* _DATA SHOWN_:
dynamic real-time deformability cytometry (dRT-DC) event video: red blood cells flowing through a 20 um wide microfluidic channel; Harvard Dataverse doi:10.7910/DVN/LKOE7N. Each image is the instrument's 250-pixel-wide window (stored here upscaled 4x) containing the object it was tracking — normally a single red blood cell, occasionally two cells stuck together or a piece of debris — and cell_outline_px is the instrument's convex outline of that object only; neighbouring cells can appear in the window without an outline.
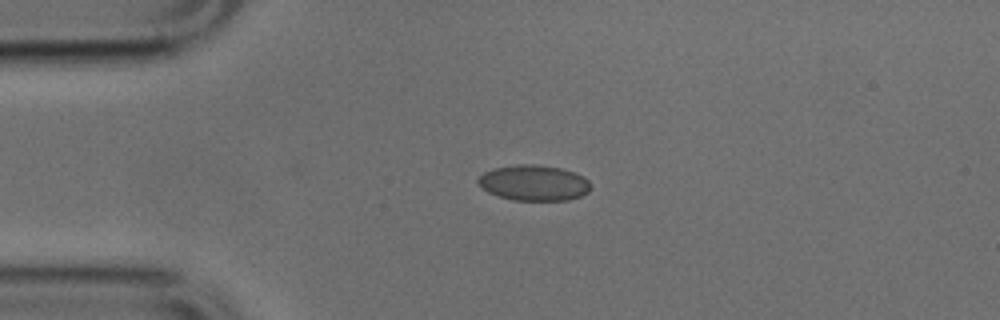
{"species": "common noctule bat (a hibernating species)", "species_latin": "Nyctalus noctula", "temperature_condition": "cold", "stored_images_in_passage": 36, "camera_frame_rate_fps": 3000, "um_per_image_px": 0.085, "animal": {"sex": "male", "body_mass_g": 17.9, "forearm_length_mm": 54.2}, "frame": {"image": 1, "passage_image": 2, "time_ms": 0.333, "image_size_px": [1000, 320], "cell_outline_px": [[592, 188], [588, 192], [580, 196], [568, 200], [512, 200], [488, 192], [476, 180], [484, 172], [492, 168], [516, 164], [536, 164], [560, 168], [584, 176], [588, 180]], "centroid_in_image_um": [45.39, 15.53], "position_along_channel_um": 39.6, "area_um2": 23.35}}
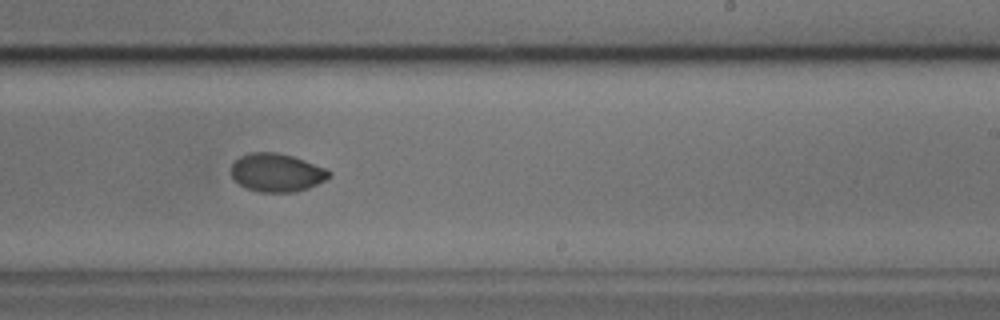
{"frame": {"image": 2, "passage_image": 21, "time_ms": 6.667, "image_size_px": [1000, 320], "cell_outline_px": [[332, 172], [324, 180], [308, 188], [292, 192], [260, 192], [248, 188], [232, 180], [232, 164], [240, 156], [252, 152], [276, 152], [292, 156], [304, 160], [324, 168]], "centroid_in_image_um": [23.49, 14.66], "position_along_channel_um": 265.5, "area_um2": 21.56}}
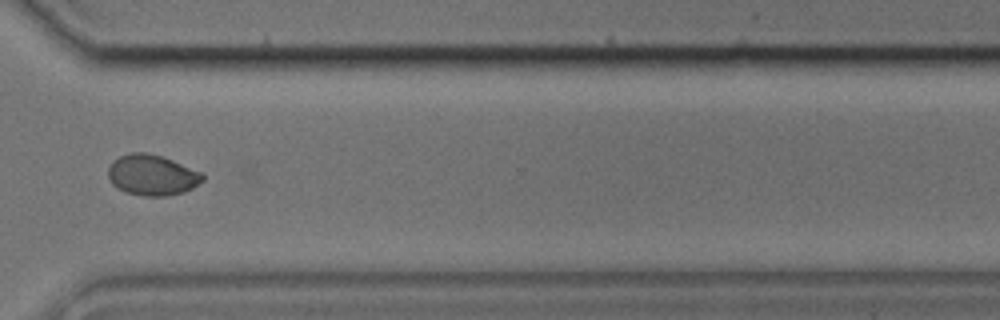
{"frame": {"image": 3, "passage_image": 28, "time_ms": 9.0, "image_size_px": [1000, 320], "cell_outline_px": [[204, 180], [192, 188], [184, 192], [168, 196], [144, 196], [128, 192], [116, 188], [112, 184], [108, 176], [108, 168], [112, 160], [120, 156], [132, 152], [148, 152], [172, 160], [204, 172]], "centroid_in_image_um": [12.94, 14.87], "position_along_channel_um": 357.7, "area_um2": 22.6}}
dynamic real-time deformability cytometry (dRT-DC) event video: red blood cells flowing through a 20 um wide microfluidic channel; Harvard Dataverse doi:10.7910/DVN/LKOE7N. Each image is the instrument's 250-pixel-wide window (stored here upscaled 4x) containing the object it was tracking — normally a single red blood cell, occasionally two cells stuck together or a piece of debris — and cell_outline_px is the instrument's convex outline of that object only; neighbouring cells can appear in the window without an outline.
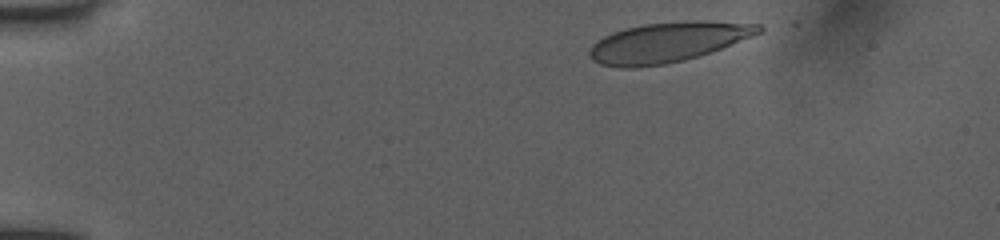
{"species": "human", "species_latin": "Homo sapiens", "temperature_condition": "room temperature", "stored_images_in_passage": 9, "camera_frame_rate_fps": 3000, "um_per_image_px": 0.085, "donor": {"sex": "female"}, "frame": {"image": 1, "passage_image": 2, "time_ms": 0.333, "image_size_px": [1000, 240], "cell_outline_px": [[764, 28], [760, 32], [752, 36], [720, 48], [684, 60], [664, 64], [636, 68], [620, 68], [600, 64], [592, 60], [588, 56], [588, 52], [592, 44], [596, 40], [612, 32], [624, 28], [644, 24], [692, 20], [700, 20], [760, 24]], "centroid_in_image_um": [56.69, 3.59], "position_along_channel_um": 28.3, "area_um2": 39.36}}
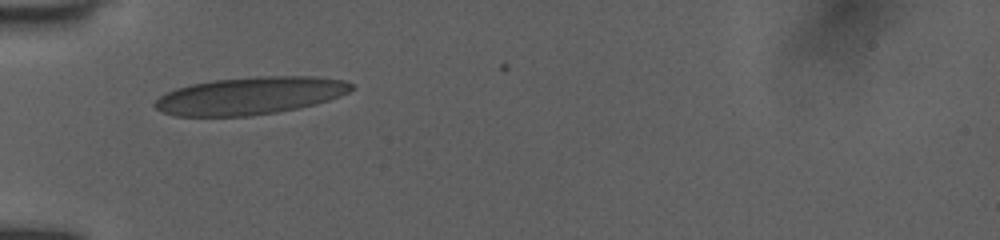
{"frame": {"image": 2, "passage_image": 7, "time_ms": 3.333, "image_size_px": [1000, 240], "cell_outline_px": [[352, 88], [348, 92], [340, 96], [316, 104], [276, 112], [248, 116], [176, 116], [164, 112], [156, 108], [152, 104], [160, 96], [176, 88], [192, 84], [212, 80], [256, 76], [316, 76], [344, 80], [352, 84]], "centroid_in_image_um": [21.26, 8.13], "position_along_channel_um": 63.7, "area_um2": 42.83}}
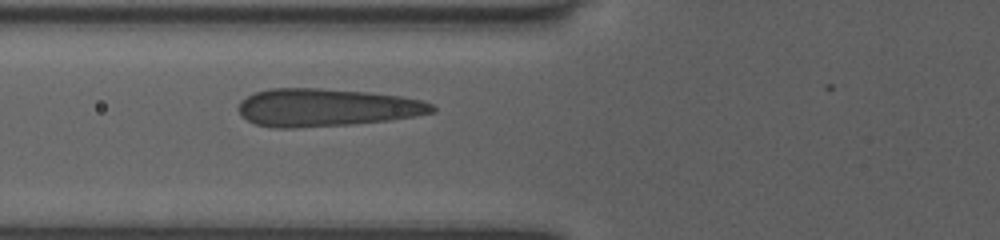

* _TASK PROMPT_:
With the pictures left out, transcribe the material exactly.

* _TASK ANSWER_:
dynamic real-time deformability cytometry (dRT-DC) event video: red blood cells flowing through a 20 um wide microfluidic channel; Harvard Dataverse doi:10.7910/DVN/LKOE7N. Each image is the instrument's 250-pixel-wide window (stored here upscaled 4x) containing the object it was tracking — normally a single red blood cell, occasionally two cells stuck together or a piece of debris — and cell_outline_px is the instrument's convex outline of that object only; neighbouring cells can appear in the window without an outline.
{"species": "common noctule bat (a hibernating species)", "species_latin": "Nyctalus noctula", "temperature_condition": "cold", "stored_images_in_passage": 36, "camera_frame_rate_fps": 3000, "um_per_image_px": 0.085, "animal": {"sex": "male", "body_mass_g": 17.9, "forearm_length_mm": 54.2}, "frame": {"image": 1, "passage_image": 2, "time_ms": 0.333, "image_size_px": [1000, 320], "cell_outline_px": [[592, 188], [588, 192], [580, 196], [568, 200], [512, 200], [488, 192], [476, 180], [484, 172], [492, 168], [516, 164], [536, 164], [560, 168], [584, 176], [588, 180]], "centroid_in_image_um": [45.39, 15.53], "position_along_channel_um": 39.6, "area_um2": 23.35}}
{"frame": {"image": 2, "passage_image": 21, "time_ms": 6.667, "image_size_px": [1000, 320], "cell_outline_px": [[332, 172], [324, 180], [308, 188], [292, 192], [260, 192], [248, 188], [232, 180], [232, 164], [240, 156], [252, 152], [276, 152], [292, 156], [304, 160], [324, 168]], "centroid_in_image_um": [23.49, 14.66], "position_along_channel_um": 265.5, "area_um2": 21.56}}
{"frame": {"image": 3, "passage_image": 28, "time_ms": 9.0, "image_size_px": [1000, 320], "cell_outline_px": [[204, 180], [192, 188], [184, 192], [168, 196], [144, 196], [128, 192], [116, 188], [112, 184], [108, 176], [108, 168], [112, 160], [120, 156], [132, 152], [148, 152], [172, 160], [204, 172]], "centroid_in_image_um": [12.94, 14.87], "position_along_channel_um": 357.7, "area_um2": 22.6}}
dynamic real-time deformability cytometry (dRT-DC) event video: red blood cells flowing through a 20 um wide microfluidic channel; Harvard Dataverse doi:10.7910/DVN/LKOE7N. Each image is the instrument's 250-pixel-wide window (stored here upscaled 4x) containing the object it was tracking — normally a single red blood cell, occasionally two cells stuck together or a piece of debris — and cell_outline_px is the instrument's convex outline of that object only; neighbouring cells can appear in the window without an outline.
{"species": "human", "species_latin": "Homo sapiens", "temperature_condition": "room temperature", "stored_images_in_passage": 9, "camera_frame_rate_fps": 3000, "um_per_image_px": 0.085, "donor": {"sex": "female"}, "frame": {"image": 1, "passage_image": 2, "time_ms": 0.333, "image_size_px": [1000, 240], "cell_outline_px": [[764, 28], [760, 32], [752, 36], [720, 48], [684, 60], [664, 64], [636, 68], [620, 68], [600, 64], [592, 60], [588, 56], [588, 52], [592, 44], [596, 40], [612, 32], [624, 28], [644, 24], [692, 20], [700, 20], [760, 24]], "centroid_in_image_um": [56.69, 3.59], "position_along_channel_um": 28.3, "area_um2": 39.36}}
{"frame": {"image": 2, "passage_image": 7, "time_ms": 3.333, "image_size_px": [1000, 240], "cell_outline_px": [[352, 88], [348, 92], [340, 96], [316, 104], [276, 112], [248, 116], [176, 116], [164, 112], [156, 108], [152, 104], [160, 96], [176, 88], [192, 84], [212, 80], [256, 76], [316, 76], [344, 80], [352, 84]], "centroid_in_image_um": [21.26, 8.13], "position_along_channel_um": 63.7, "area_um2": 42.83}}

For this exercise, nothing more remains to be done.